((

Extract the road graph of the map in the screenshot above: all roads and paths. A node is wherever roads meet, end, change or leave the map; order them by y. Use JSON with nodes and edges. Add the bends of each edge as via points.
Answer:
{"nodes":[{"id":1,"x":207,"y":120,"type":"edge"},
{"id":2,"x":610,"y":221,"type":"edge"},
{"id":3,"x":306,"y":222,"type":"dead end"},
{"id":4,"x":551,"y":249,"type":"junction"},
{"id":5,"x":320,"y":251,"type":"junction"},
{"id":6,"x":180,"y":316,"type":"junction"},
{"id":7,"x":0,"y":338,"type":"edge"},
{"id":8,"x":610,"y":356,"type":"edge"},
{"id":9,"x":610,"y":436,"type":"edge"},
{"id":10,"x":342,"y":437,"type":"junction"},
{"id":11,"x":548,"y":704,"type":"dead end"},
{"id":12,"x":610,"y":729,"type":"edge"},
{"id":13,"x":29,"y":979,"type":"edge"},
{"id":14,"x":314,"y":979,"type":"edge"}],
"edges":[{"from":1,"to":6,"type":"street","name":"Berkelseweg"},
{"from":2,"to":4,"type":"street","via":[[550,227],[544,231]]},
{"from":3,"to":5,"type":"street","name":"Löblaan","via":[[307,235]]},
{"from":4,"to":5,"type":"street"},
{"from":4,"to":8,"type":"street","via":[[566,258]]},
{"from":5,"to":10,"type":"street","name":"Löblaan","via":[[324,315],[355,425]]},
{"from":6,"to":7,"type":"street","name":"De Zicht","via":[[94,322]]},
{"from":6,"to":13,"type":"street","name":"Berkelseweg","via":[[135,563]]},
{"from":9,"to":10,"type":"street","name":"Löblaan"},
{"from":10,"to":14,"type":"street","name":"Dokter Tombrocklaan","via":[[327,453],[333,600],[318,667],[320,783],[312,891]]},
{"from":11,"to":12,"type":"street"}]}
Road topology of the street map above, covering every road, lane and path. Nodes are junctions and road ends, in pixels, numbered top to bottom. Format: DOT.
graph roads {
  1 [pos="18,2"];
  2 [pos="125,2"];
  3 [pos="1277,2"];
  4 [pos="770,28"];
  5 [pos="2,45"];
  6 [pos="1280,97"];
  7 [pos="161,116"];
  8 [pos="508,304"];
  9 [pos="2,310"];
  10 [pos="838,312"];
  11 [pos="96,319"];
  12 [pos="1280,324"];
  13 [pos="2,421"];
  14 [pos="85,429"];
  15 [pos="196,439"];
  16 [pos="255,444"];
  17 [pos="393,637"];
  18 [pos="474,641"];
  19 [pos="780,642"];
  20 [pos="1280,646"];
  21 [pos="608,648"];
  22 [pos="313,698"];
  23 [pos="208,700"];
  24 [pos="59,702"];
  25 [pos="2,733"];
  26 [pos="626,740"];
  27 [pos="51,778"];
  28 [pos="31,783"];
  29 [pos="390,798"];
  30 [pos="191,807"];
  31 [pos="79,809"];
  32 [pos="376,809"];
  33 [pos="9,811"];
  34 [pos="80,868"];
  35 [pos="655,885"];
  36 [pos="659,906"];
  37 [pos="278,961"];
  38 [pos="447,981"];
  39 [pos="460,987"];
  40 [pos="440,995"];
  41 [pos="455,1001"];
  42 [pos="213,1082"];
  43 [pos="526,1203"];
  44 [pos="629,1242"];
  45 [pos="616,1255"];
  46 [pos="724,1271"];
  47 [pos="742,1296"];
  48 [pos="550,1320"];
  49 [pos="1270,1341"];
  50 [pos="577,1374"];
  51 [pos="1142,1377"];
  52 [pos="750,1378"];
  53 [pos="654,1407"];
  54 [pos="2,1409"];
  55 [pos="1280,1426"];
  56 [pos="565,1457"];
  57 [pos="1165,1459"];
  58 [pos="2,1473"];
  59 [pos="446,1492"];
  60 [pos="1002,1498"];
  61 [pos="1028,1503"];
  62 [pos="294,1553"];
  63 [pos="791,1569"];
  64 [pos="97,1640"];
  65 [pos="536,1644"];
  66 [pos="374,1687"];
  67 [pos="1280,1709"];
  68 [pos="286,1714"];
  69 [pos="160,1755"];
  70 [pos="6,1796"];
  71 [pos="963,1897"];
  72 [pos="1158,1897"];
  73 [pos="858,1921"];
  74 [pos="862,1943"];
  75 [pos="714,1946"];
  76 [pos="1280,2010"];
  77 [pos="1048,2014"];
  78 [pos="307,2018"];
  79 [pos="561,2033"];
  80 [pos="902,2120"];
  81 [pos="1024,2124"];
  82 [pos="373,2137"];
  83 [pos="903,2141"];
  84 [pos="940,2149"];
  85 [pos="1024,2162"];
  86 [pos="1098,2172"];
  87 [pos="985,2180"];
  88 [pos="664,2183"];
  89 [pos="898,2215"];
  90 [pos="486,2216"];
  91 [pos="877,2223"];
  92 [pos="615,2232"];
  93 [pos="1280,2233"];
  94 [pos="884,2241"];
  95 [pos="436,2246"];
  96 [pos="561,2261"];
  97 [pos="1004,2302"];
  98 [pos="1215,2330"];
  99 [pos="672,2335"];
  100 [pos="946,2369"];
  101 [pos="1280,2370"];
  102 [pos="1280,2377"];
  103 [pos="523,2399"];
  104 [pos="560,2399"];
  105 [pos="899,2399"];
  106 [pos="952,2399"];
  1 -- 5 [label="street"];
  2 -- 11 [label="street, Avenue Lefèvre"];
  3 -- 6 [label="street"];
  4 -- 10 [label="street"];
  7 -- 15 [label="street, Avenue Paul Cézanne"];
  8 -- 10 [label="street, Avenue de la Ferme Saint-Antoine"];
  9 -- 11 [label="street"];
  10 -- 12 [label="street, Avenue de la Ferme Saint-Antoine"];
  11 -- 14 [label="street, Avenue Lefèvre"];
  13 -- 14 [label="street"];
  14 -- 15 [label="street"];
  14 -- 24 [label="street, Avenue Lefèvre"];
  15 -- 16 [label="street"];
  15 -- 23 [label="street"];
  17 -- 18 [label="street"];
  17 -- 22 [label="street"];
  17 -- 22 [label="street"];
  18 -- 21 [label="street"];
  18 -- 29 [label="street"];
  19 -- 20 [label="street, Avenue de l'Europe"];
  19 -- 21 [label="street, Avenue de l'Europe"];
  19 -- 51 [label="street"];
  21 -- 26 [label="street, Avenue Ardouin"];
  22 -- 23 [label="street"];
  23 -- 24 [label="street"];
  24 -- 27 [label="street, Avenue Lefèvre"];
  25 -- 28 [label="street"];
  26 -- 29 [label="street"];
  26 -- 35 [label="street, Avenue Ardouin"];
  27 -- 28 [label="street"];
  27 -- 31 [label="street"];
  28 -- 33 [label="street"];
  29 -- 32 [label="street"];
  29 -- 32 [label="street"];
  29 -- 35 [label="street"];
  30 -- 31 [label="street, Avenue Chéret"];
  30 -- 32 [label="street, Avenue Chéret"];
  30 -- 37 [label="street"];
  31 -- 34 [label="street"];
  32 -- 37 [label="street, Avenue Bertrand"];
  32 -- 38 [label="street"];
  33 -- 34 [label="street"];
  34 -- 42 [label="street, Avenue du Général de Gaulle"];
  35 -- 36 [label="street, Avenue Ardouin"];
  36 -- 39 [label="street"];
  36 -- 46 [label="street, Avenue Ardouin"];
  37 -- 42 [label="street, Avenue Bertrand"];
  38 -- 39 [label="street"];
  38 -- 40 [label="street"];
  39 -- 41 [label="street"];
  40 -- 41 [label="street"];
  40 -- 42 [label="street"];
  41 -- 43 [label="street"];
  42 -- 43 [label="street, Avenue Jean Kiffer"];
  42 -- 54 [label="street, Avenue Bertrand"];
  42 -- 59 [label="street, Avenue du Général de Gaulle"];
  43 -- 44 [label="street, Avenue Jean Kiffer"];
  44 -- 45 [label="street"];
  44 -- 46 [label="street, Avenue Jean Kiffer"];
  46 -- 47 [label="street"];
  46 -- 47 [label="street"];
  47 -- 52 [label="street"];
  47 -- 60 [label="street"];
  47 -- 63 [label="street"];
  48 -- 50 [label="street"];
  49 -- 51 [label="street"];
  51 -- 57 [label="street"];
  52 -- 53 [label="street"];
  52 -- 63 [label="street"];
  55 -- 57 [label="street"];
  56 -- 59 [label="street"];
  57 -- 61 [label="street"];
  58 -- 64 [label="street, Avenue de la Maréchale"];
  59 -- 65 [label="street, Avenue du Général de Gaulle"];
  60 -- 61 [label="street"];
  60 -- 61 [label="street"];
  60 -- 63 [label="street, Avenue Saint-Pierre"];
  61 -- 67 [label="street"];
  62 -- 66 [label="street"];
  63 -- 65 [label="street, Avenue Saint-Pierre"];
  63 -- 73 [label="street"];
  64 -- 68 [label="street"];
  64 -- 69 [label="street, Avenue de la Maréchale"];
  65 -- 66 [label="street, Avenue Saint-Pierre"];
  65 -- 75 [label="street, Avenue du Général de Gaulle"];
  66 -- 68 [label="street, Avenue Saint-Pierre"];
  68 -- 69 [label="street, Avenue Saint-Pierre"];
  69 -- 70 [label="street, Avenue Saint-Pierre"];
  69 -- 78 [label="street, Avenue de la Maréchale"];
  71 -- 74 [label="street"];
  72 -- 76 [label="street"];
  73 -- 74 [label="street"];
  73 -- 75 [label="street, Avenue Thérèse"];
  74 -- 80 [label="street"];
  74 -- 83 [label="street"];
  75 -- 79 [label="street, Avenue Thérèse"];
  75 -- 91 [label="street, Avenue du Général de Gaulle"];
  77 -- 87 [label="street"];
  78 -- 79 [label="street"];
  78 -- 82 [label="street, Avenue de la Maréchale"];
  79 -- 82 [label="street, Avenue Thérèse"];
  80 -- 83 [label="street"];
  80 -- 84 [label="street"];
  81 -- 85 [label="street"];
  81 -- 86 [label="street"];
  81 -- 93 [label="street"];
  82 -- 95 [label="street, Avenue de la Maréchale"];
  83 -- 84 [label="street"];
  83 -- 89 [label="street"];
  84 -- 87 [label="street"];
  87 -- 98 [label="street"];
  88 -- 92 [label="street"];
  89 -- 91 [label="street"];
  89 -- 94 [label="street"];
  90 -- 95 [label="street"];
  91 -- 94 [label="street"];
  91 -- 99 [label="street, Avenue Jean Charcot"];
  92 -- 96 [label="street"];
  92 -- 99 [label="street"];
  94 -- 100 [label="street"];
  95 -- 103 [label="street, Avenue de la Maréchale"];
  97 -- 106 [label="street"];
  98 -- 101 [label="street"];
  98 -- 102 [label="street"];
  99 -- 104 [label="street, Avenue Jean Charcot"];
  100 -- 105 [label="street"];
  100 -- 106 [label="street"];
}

))

§ WORK INSTRUCTION
Set apart and copy each line of the records that holds the word "Berkelseweg".

§ EXPECTED OUTPUT
"edges":[{"from":1,"to":6,"type":"street","name":"Berkelseweg"},
{"from":6,"to":13,"type":"street","name":"Berkelseweg","via":[[135,563]]},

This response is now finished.